Cybercrime is a growing problem.  It seems like everyday you hear of a new hacking attack.  Even the largest banks are not immune.  Now comes news of five financial institutions allegedly being victims of a cyberattack.

The attack on the financial institutions was sophisticated in nature. Hackers were able to abscond with sensitive information. This included checking and savings account information in what amounts to gigabytes of data.

The FBI has launched an investigation into the cyberattack on these banking institutions. But, so far, no other bank other than JP Morgan Chase & Co. has been specifically identified as a victim.

Expert sources tell [1] The New York Times that it’s believed that the attack was successful in pilfering checking and savings account information. In all, gigabytes of data were hacked in this latest major cyberattack.

The FBI has also involved the Secret Service and additional security experts in the investigation, reports the Associated Press. These security experts are helping the government determine who is responsible for these attacks on U.S. banks. They will also try determine attackers’ motivations.

The investigation into attacks on at least two of the banks could be centering on Russian hackers. Authorities say the attack was definitely not the work of ordinary cybercriminals. Hackers were able to use a software flaw called a zero-day vulnerability to bypass bank security in one instance, and easily circumvented other bank security measures as well.

However, banking authorities and government officials are working to trace the attacks and monitor fraud levels.  According the New York Times report:

“JPMorgan has not seen any increased fraud levels, one person familiar with the situation said.

‘Companies of our size unfortunately experience cyberattacks nearly every day,’ said Patricia Wexler, a JPMorgan spokeswoman. ‘We have multiple layers of defense to counteract any threats and constantly monitor fraud levels.’ Joshua Campbell, an F.B.I. spokesman, said the agency was working with the Secret Service to assess the full scope of attacks. ‘Combating cyberthreats and criminals remains a top priority for the United States government,’ he said.”

The timing of the attack suggests a connection with Russian companies, including some of the country’s banks, put in a stranglehold by U.S.-backed sanctions against the country, authorities say.
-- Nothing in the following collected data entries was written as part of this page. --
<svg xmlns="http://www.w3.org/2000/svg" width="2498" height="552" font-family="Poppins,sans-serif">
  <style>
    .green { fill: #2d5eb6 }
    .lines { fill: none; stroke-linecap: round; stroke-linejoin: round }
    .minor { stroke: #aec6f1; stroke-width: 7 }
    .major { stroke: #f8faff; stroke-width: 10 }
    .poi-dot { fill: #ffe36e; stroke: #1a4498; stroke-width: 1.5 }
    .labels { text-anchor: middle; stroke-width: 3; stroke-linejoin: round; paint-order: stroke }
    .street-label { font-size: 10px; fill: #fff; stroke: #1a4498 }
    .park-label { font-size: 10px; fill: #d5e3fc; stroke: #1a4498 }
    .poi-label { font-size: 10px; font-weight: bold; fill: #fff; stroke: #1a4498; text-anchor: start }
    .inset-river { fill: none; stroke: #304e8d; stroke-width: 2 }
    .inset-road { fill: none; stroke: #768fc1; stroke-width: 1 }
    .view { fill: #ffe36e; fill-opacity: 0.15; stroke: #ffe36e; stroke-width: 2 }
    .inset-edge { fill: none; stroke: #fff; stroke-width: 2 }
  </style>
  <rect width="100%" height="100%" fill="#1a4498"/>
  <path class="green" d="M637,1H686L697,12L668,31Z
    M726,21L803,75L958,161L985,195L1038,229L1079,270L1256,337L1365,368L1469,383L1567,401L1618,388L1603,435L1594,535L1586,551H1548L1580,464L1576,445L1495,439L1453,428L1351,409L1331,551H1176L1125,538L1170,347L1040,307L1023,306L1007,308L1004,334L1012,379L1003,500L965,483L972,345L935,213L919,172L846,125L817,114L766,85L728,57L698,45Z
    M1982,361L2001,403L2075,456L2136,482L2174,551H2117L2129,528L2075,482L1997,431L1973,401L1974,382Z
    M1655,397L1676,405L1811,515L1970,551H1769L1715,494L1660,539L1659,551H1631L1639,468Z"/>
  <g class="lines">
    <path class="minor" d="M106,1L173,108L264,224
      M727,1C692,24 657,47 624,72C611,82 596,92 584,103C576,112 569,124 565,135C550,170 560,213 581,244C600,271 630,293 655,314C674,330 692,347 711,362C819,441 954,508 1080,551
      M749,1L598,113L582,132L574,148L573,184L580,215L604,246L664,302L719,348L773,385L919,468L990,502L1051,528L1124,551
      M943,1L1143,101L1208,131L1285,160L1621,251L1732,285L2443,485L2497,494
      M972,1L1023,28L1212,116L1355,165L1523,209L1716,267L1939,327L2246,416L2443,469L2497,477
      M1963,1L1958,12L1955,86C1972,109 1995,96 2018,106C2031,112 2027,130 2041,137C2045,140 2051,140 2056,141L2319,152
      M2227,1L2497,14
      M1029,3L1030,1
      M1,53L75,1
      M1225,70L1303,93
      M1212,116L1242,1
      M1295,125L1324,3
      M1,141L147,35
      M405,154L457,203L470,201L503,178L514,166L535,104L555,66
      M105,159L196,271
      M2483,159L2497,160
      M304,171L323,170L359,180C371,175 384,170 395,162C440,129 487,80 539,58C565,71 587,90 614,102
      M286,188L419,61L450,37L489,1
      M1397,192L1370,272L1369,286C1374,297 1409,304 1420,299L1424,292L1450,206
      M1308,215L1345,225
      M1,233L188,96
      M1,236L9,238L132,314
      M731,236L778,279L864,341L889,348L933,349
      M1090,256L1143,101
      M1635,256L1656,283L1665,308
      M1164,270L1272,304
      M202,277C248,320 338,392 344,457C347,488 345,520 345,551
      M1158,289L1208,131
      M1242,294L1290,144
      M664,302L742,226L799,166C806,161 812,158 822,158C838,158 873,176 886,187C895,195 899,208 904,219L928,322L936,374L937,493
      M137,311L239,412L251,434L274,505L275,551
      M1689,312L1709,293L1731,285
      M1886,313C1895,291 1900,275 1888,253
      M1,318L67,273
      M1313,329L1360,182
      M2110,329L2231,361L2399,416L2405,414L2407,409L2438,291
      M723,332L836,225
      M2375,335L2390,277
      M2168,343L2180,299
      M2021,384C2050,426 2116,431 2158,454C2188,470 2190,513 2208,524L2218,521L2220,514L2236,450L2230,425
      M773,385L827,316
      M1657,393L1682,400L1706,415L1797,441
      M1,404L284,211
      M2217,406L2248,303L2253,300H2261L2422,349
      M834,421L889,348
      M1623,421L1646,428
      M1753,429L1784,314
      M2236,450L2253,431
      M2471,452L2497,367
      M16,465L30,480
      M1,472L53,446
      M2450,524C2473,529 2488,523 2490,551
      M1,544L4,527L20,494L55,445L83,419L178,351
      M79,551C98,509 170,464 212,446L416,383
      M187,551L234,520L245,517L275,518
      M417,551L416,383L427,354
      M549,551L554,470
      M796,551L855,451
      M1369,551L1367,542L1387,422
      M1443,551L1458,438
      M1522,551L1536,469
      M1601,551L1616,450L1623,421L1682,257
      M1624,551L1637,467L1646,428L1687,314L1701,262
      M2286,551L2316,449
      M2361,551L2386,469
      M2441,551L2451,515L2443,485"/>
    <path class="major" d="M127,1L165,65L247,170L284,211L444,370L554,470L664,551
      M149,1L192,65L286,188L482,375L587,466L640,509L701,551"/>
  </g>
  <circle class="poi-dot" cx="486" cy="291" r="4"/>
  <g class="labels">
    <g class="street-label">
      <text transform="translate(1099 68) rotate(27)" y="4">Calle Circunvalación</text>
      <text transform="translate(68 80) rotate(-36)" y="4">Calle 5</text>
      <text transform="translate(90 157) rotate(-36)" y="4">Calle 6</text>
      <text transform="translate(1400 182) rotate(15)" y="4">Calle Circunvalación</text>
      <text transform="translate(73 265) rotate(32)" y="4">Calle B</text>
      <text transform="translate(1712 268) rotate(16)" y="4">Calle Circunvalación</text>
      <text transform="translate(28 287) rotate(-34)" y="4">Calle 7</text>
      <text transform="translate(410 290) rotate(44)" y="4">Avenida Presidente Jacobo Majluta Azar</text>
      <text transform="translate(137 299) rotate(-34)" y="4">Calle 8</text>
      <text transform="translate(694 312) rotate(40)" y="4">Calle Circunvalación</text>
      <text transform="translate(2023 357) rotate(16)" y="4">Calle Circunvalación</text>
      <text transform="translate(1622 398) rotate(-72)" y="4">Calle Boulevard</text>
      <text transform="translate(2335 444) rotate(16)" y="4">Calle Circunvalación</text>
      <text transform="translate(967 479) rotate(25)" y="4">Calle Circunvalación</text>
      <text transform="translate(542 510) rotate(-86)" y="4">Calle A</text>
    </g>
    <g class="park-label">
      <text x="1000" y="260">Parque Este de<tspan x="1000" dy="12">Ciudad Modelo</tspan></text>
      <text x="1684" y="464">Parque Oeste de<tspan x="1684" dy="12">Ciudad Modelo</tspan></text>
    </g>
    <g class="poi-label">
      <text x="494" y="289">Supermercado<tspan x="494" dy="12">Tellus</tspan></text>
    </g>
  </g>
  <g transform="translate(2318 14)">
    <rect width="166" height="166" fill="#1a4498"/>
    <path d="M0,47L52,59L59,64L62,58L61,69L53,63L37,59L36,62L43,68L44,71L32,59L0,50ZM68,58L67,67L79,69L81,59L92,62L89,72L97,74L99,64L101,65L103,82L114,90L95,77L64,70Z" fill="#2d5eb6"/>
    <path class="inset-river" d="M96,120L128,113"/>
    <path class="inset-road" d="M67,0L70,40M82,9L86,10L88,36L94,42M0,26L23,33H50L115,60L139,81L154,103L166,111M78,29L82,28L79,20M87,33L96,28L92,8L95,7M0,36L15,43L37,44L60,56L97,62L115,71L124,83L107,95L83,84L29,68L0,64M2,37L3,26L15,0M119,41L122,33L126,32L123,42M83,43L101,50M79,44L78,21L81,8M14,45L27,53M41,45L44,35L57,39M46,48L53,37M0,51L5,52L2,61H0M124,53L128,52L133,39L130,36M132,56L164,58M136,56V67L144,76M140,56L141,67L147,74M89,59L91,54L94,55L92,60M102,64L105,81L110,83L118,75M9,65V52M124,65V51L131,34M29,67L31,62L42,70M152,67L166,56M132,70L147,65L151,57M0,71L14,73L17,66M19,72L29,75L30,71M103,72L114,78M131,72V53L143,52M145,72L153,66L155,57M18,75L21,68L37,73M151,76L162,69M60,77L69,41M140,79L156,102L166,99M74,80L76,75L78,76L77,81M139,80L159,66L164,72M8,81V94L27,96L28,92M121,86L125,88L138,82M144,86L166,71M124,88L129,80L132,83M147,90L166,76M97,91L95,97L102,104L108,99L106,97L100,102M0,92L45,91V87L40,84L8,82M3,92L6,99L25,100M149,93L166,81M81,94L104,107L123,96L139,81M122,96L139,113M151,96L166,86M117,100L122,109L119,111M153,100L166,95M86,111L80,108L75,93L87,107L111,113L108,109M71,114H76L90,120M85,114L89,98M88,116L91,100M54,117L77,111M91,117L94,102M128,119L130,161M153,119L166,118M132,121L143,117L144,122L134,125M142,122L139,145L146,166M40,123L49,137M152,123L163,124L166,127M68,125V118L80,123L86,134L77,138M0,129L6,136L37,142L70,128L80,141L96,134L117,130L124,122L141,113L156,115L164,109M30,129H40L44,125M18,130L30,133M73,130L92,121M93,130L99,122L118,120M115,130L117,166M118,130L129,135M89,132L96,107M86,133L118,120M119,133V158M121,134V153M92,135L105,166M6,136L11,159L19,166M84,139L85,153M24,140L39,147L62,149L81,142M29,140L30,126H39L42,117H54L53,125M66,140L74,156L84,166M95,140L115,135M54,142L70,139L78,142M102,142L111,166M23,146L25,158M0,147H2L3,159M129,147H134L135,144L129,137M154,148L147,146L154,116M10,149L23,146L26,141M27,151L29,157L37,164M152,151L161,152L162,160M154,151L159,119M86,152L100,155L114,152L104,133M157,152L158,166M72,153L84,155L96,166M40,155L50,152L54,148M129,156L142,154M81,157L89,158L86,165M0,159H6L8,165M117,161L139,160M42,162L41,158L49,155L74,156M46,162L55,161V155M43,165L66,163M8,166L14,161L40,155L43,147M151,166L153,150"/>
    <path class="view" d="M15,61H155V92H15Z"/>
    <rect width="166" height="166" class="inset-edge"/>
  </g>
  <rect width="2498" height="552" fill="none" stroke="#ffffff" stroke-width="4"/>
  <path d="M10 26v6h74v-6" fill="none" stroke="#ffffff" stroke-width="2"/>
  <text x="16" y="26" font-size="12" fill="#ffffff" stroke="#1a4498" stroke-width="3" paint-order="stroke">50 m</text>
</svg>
There has been an uptick in the number of attempted cyberattacks traced to Russia and other eastern European countries since tensions have risen between Russia and Ukraine.

Bloomberg originally reported [2] only two U.S. banking institutions were victims of attacks, which apparently took place in mid-August. Later the number of possible banks targeted by the attacks had risen to at least five, the New York Times reports [1].